> 주어진 정보
>>>>
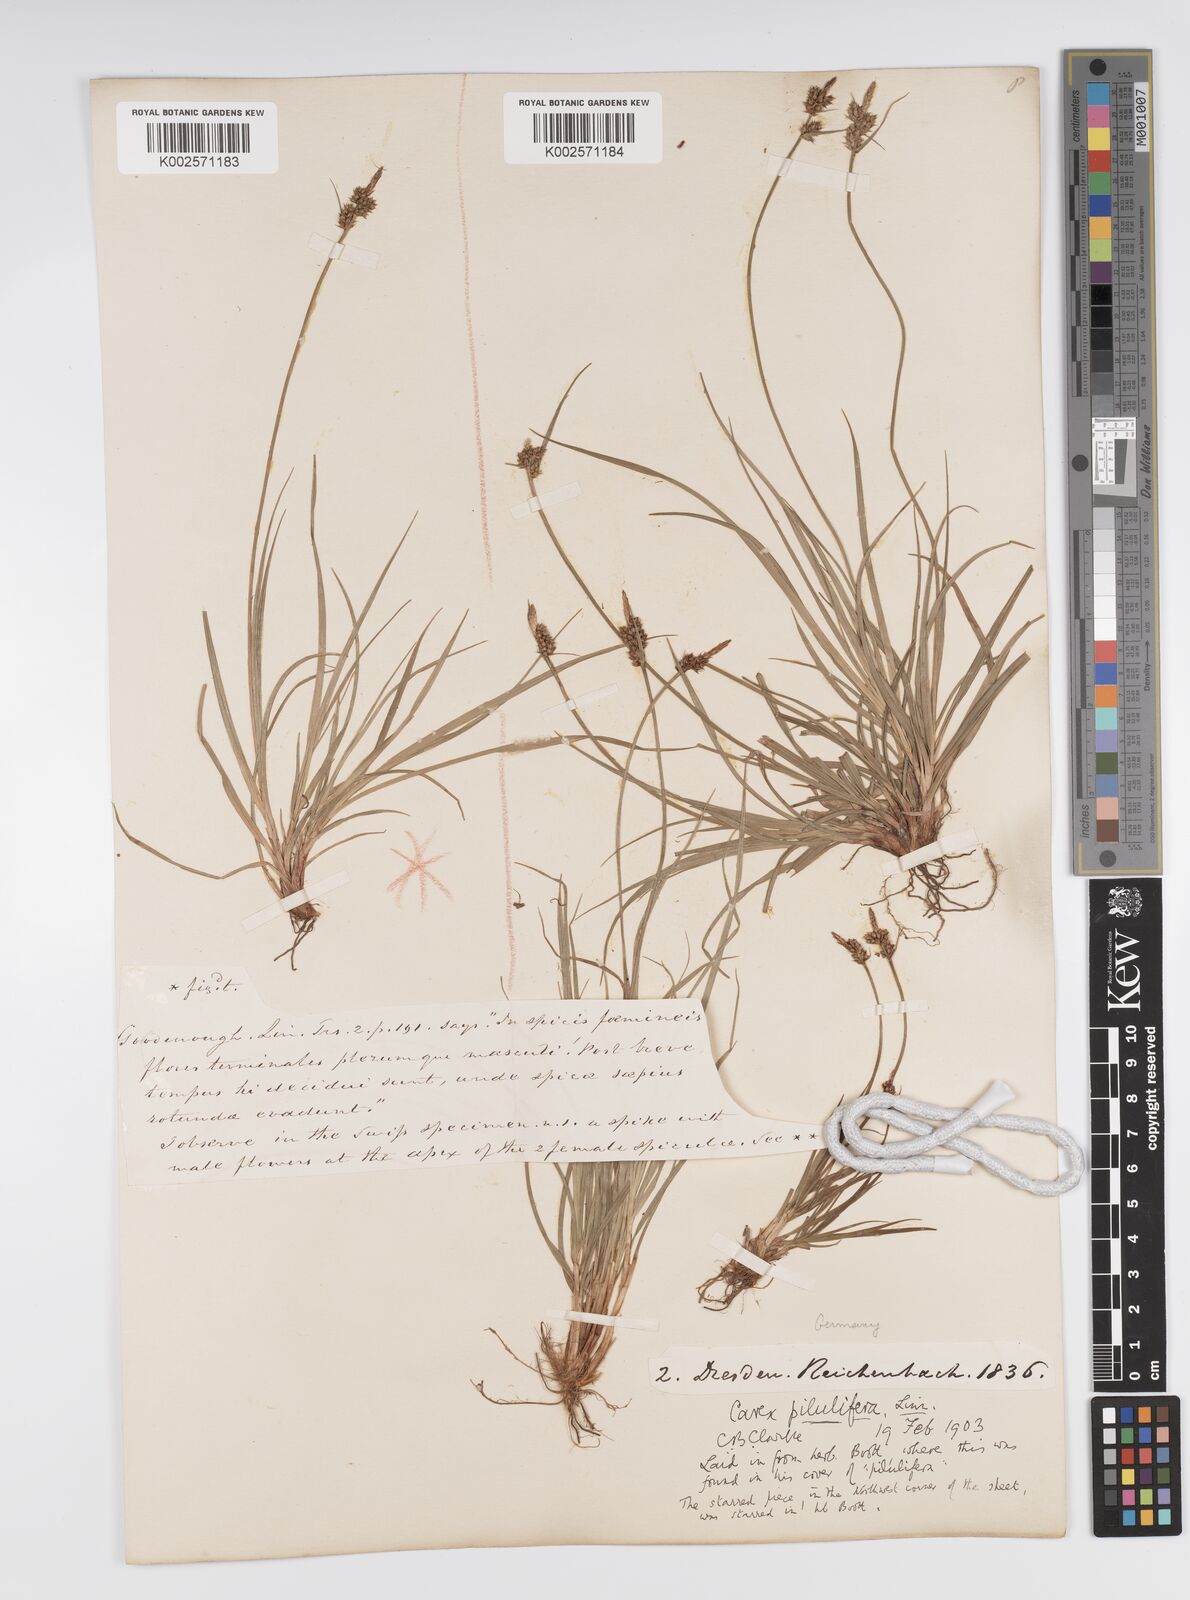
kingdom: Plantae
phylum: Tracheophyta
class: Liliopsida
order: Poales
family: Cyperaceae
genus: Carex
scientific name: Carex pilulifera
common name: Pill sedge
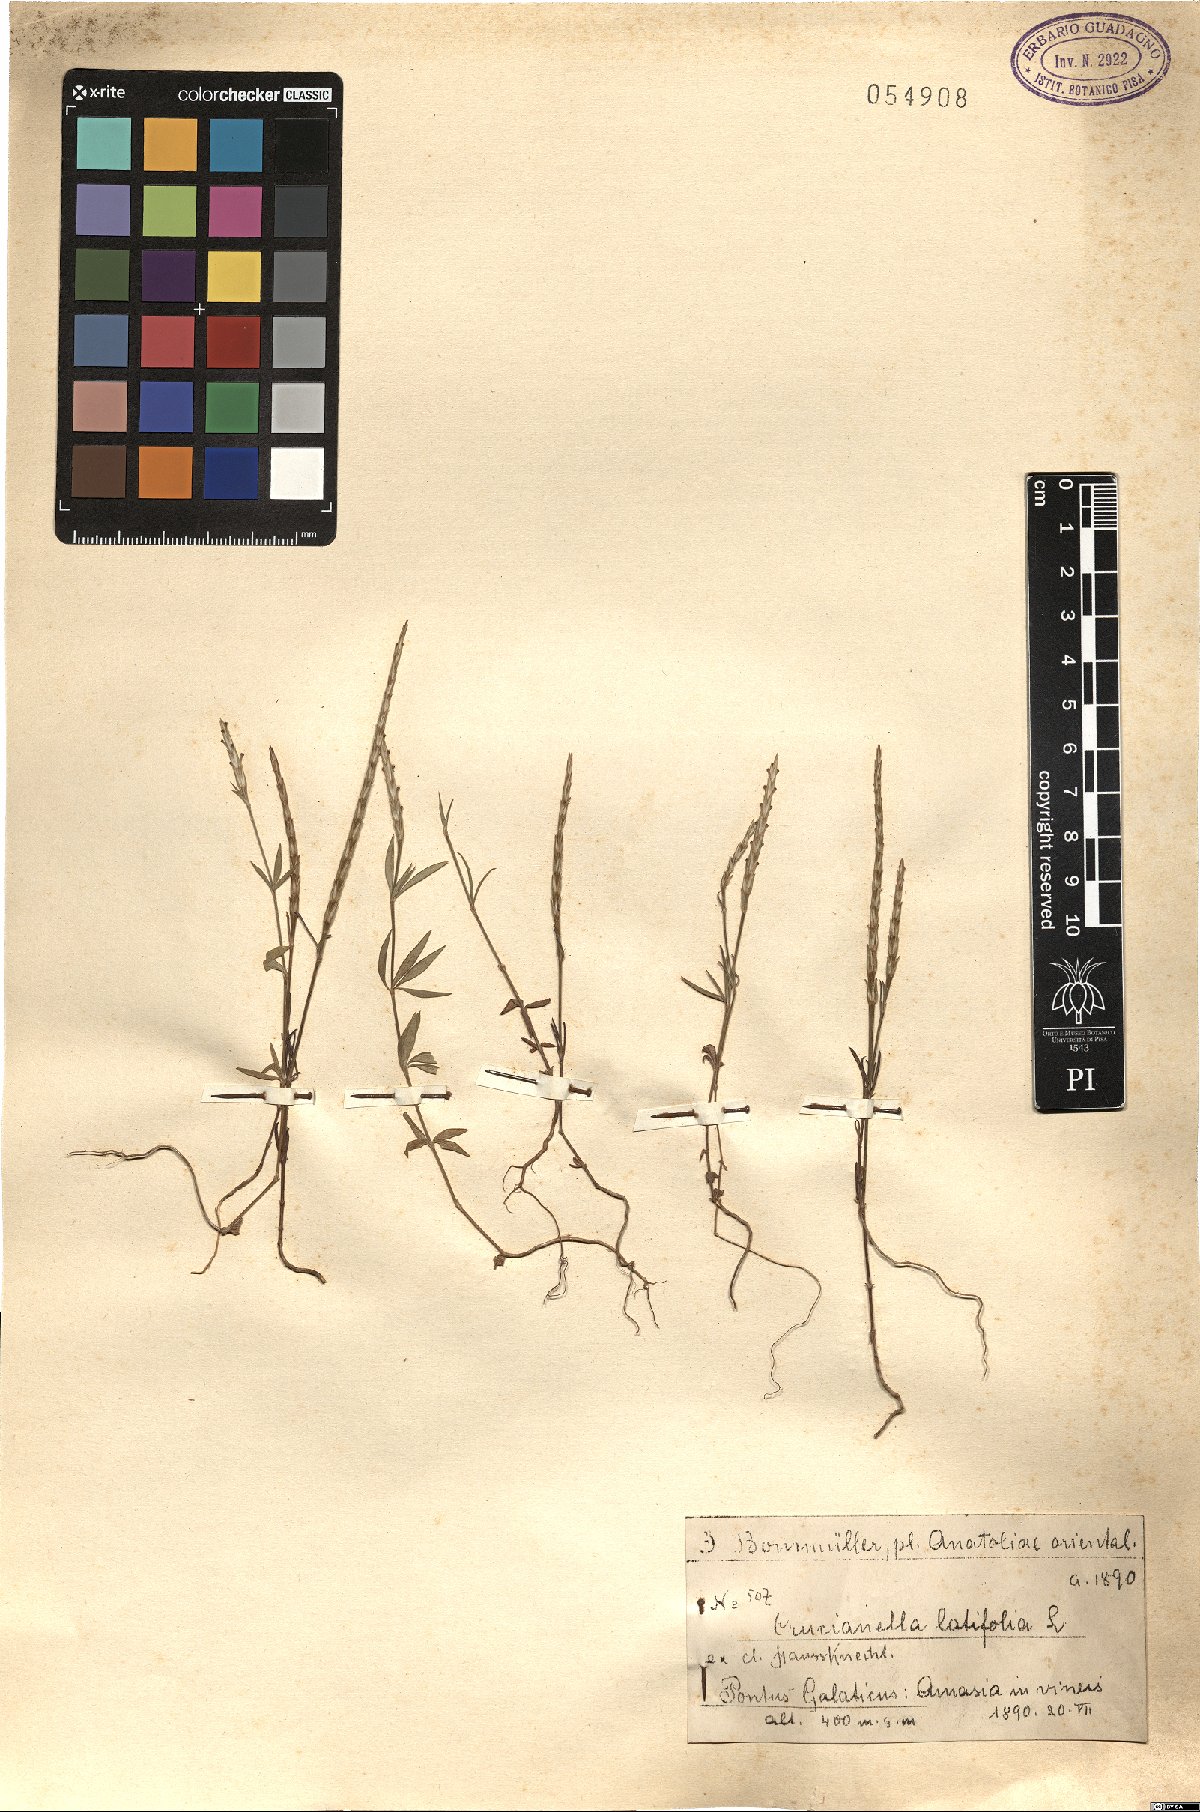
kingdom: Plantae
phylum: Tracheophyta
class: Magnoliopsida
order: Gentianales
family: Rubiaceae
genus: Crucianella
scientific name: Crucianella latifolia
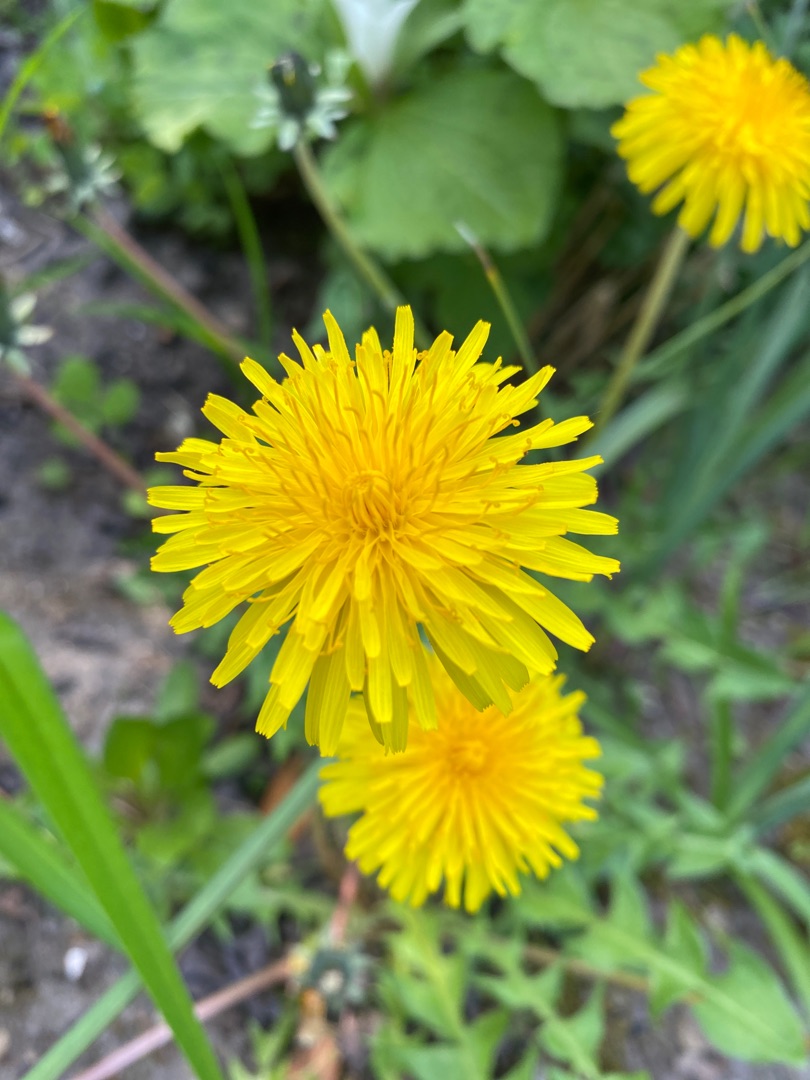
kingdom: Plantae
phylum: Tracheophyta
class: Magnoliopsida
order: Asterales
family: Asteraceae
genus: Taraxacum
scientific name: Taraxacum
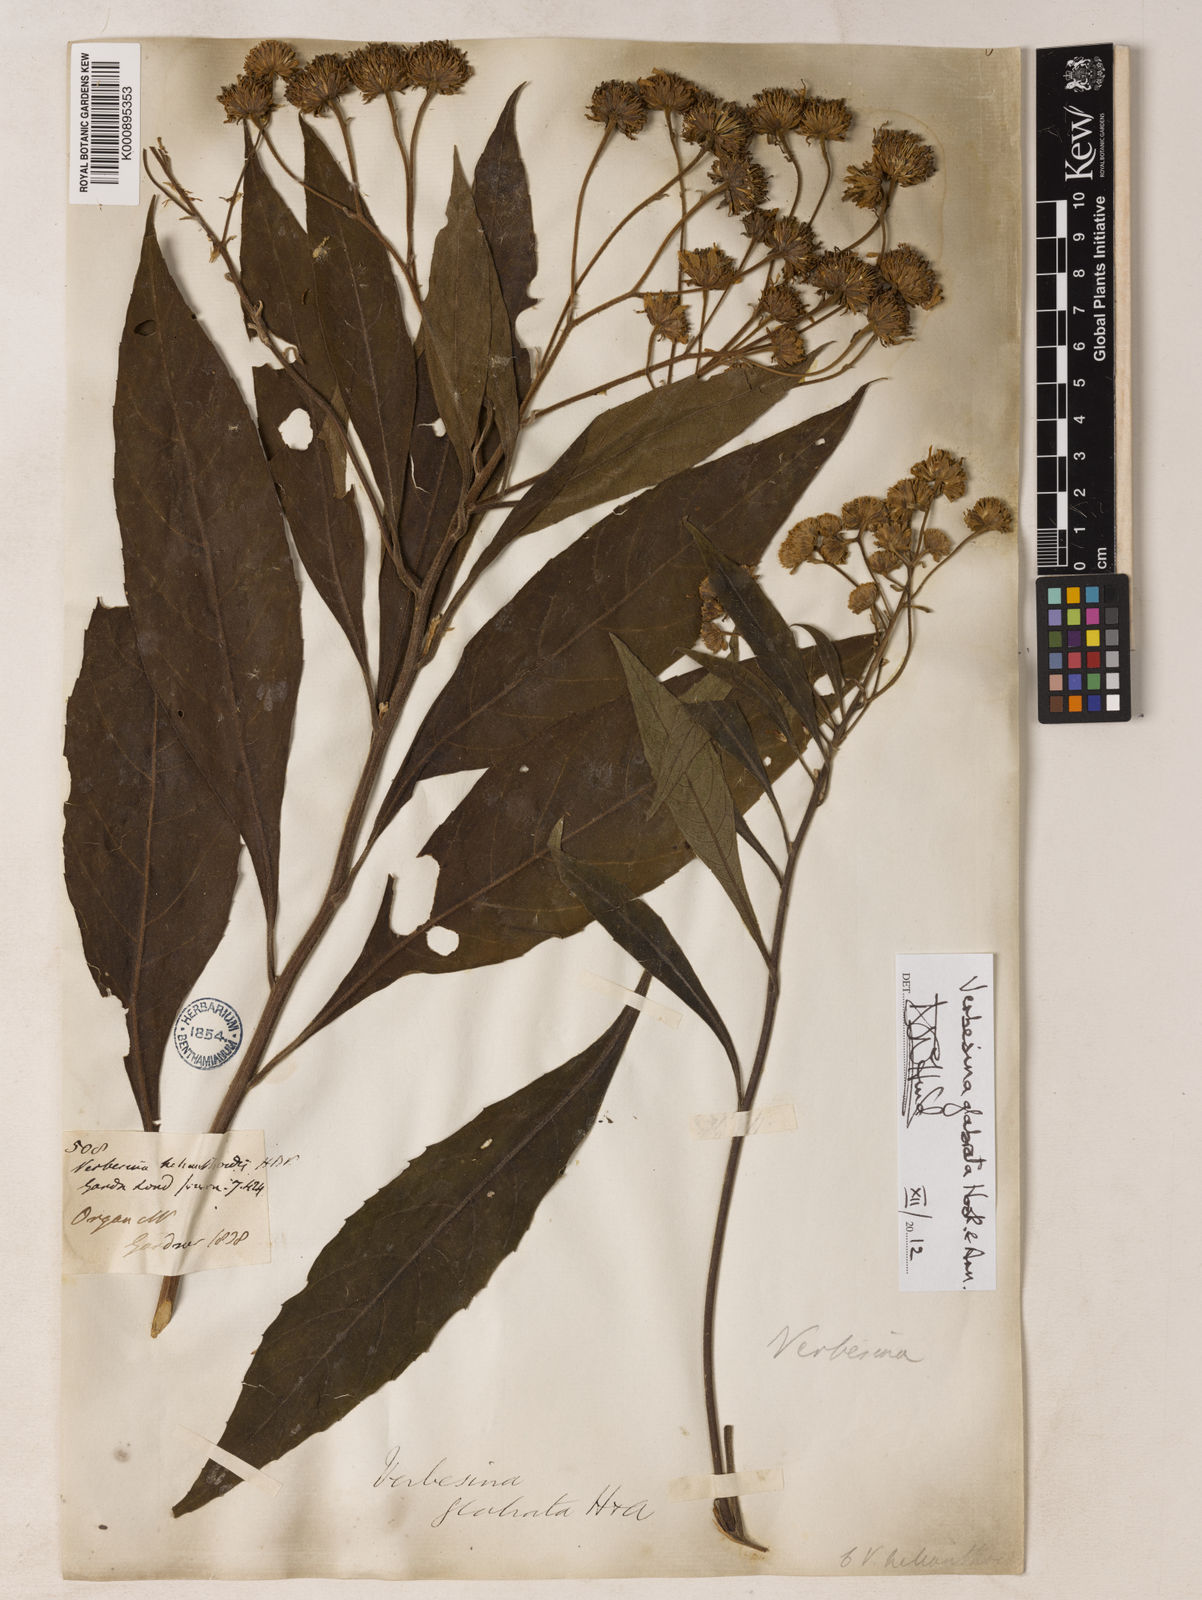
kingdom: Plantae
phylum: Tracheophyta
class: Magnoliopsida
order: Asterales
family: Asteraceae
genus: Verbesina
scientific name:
<<<<
> 할 일
위의 기록 전체를 고쳐 쓰되, "phylum"라고 적힌 곳마다 "division"라고 바꾸어 적고 나머지는 그대로 두시오. 그림은 답에서 빼시오.

> 과제 답안
kingdom: Plantae
division: Tracheophyta
class: Liliopsida
order: Poales
family: Cyperaceae
genus: Carex
scientific name: Carex pilulifera
common name: Pill sedge
kingdom: Plantae
division: Tracheophyta
class: Magnoliopsida
order: Gentianales
family: Rubiaceae
genus: Crucianella
scientific name: Crucianella latifolia
kingdom: Plantae
division: Tracheophyta
class: Magnoliopsida
order: Asterales
family: Asteraceae
genus: Taraxacum
scientific name: Taraxacum
kingdom: Plantae
division: Tracheophyta
class: Magnoliopsida
order: Asterales
family: Asteraceae
genus: Verbesina
scientific name:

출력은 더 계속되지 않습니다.